Celle-ci reste numéro un des ventes en Europe, précise Meddy Chalandard, chargé d’études chez Xerfi, mais le groupe s’est mis à racheter des parts de brasseries artisanales comme la Parisienne Gallia ou la Londonienne Beavertown et depuis 2015, il élargit son offre de « bières de spécialité », plus locales, typiques d’une région. La « bière premium » représente désormais 40 % de son chiffre d’affaires. Depuis 2017, le groupe mise aussi sur la bière sans alcool, un marché en pleine croissance.
Régime sec pour les comptes
Mais ce n’est pas le seul changement chez le brasseur. En février 2021, pour échapper aux conséquences de la crise sanitaire, il taille dans le vif, comme en 2008 – une cure d’amaigrissement pluriannuelle baptisée « Evergreen ». Au programme, une réduction de ses coûts d’exploitation à hauteur de 400 millions d’euros par an, une suppression de 8 000 emplois sur ses 82 000 salariés, et un objectif d’amélioration de sa rentabilité opérationnelle pour ses actionnaires. Sur la cinquantaine de brasseries que compte le groupe en Europe, sept vont fermer, y compris le site historique français alsacien de Schiltigheim.

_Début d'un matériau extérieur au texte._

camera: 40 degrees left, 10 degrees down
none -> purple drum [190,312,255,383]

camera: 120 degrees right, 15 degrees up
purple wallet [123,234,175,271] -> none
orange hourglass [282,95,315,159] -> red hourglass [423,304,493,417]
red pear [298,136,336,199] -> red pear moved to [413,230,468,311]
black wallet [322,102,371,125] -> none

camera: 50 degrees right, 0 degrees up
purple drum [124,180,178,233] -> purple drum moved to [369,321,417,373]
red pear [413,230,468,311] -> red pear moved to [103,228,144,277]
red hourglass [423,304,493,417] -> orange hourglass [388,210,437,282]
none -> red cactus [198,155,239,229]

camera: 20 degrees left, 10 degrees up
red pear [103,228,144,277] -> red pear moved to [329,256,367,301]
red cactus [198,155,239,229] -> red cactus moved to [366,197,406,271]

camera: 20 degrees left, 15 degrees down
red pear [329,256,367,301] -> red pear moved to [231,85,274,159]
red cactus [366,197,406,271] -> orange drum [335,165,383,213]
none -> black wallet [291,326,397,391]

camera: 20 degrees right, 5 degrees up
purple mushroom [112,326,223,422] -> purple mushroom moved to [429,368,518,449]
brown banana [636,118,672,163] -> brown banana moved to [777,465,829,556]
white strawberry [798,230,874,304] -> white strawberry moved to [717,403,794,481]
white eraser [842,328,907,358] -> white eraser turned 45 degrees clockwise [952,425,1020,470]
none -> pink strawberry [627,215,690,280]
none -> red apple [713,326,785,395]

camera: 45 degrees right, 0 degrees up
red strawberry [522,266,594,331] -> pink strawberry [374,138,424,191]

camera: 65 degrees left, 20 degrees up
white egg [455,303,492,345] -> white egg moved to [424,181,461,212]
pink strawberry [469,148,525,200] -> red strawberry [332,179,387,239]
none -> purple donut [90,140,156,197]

Mais à peine trouvées les solutions post-Covid, la Russie envahit l’Ukraine. Outre un départ de Russie, qui devrait entraîner des pertes pour la société, le groupe affronte des hausses de coûts de ses matières premières comme l’orge, le verre et l’aluminium, celles-ci représentant au total 10 % par hectolitre. Et encore, il faut ajouter une « hausse significative des coûts énergétiques, en particulier en Europe », indique le groupe dans un communiqué publié le 30 novembre dernier. Comme ses concurrents, le géant a fait le choix de répercuter sur ses prix une partie des hausses. En moyenne, les bières et cidres estampillés Heineken ont augmenté de 8,9 % en Europe. De quoi faire monter mécaniquement les recettes. Au premier semestre 2022, le bénéfice net a augmenté de 22 % et le chiffre d’affaires de 63 % par rapport au premier semestre 2021.

L’inflation, jusqu’où ?
La hausse des prix devrait se poursuivre, a prévenu le brasseur, le 2 décembre dernier. Il prévoit de les augmenter « de manière responsable en fonction des conditions du marché local » en 2023. Toute la question est de savoir jusqu’où le consommateur acceptera de payer plus. En septembre 2022, les chiffres montraient que les amateurs pouvaient « encore se payer le luxe d’une bière premium », expliquait le président à l’agence Reuters.
Pourtant, si au troisième trimestre 2022, le brasseur a produit plus d’hectolitres qu’en 2019, on constate « certains signes de ralentissement de la demande des consommateurs », explique Dolf van den Brink. Les volumes de bière ont augmenté de 8,9 %, loin de l’anticipation moyenne des analystes (11,8 %). En d’autres termes, les prix plus élevés ont commencé à décourager les clients de Heineken. L’action a chuté de 10 % à Amsterdam, le plus fort recul depuis 2003. Le difficile équilibre entre absorption des hausses de coûts, augmentation des prix et acceptation des consommateurs devrait faire monter la pression ces prochains mois.